As with other viscoelastic coagulation monitoring devices, ClotPro assays can be performed at the point of care, minimizing the delay before results are available. The “active tip” format of the ClotPro device facilitates an uncomplicated testing procedure, with no requirement for reagent handling by the device user.[20,21] As well as increasing the speed of testing, this format also improves accuracy compared with manually configured assays. The current generation of TEG and ROTEM devices (TEG 6s and ROTEM sigma) have similarly increased the degree of automation with viscoelastic testing. The TEG 6s device may also provide an option for assessing DOAC anticoagulation. Studies have been performed with a developmental TEG 6s cartridge, where one channel with ecarin enables detection of dabigatran and another channel allows detection of FXa inhibitors.[18,30] TEG 6 s and ROTEM sigma each have 4 channels. With ClotPro, there are 6 channels and therefore a larger number of tests can be performed simultaneously. This could be clinically beneficial, for example when a patient is first admitted to hospital a more comprehensive initial assessment may be performed. Similar measurement of “standard” viscoelastic parameters, relating to the speed and strength of clot formation following extrinsic or intrinsic activation, is possible using any of TEG 6s, ROTEM sigma or ClotPro. Studies to compare the performance of these devices may be informative and, for detection and identification of DOACs, comparison of ClotPro versus TEG 6s would be of particular interest.

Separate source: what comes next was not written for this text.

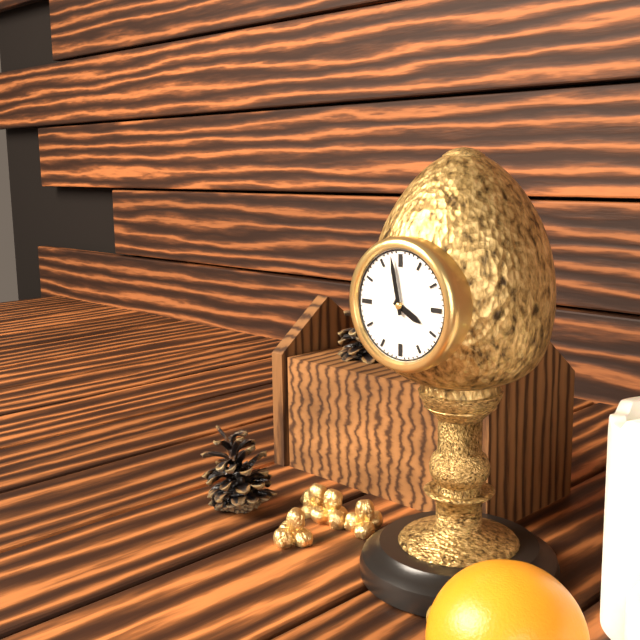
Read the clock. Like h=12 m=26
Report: h=3 m=58
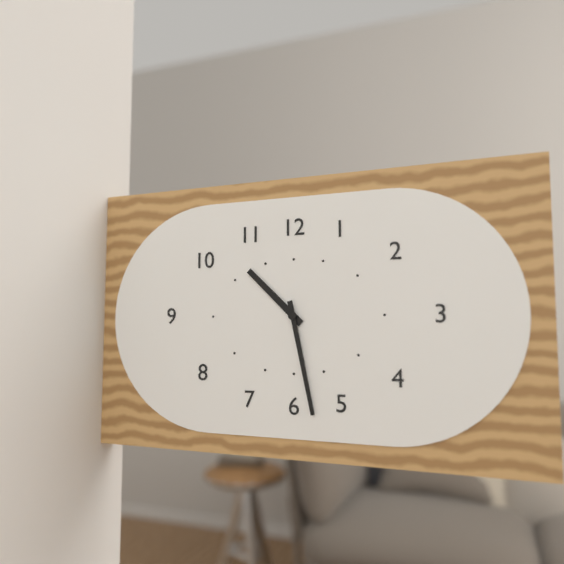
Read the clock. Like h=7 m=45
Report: h=10 m=28
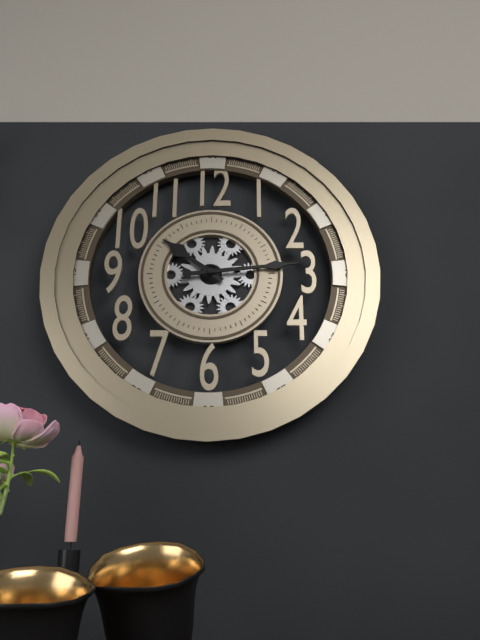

Limitations of the current study include the lack of a control group, lack of measurement of sensitivity or specificity, the availability of only 1 ECA reading per patient (meaning that reproducibility of ECA CT readings was not assessed), and the lack of comparison with an alternative viscoelastic testing device. In addition, results from ClotPro assays other than ECA were not collected or analyzed. Study strengths include the real-world setting, meaning that the range of dabigatran concentrations was clinically relevant and that the results are applicable to routine clinical practice. Another strength was the inclusion in our study of laboratory-based measurement of plasma dabigatran concentrations. This enabled definitive assessment of the accuracy of the ECA data.

Conclusion

This preliminary study has demonstrated that CT in the ClotPro ECA reflects the plasma concentration of dabigatran in patients with NVAF. The ECA assay could potentially be used for real-time assessment of the impact of dabigatran on a patient’s coagulation status. Further investigations of ClotPro in the detection of dabigatran and other DOACs, including comparison with other viscoelastic testing devices, are awaited with interest.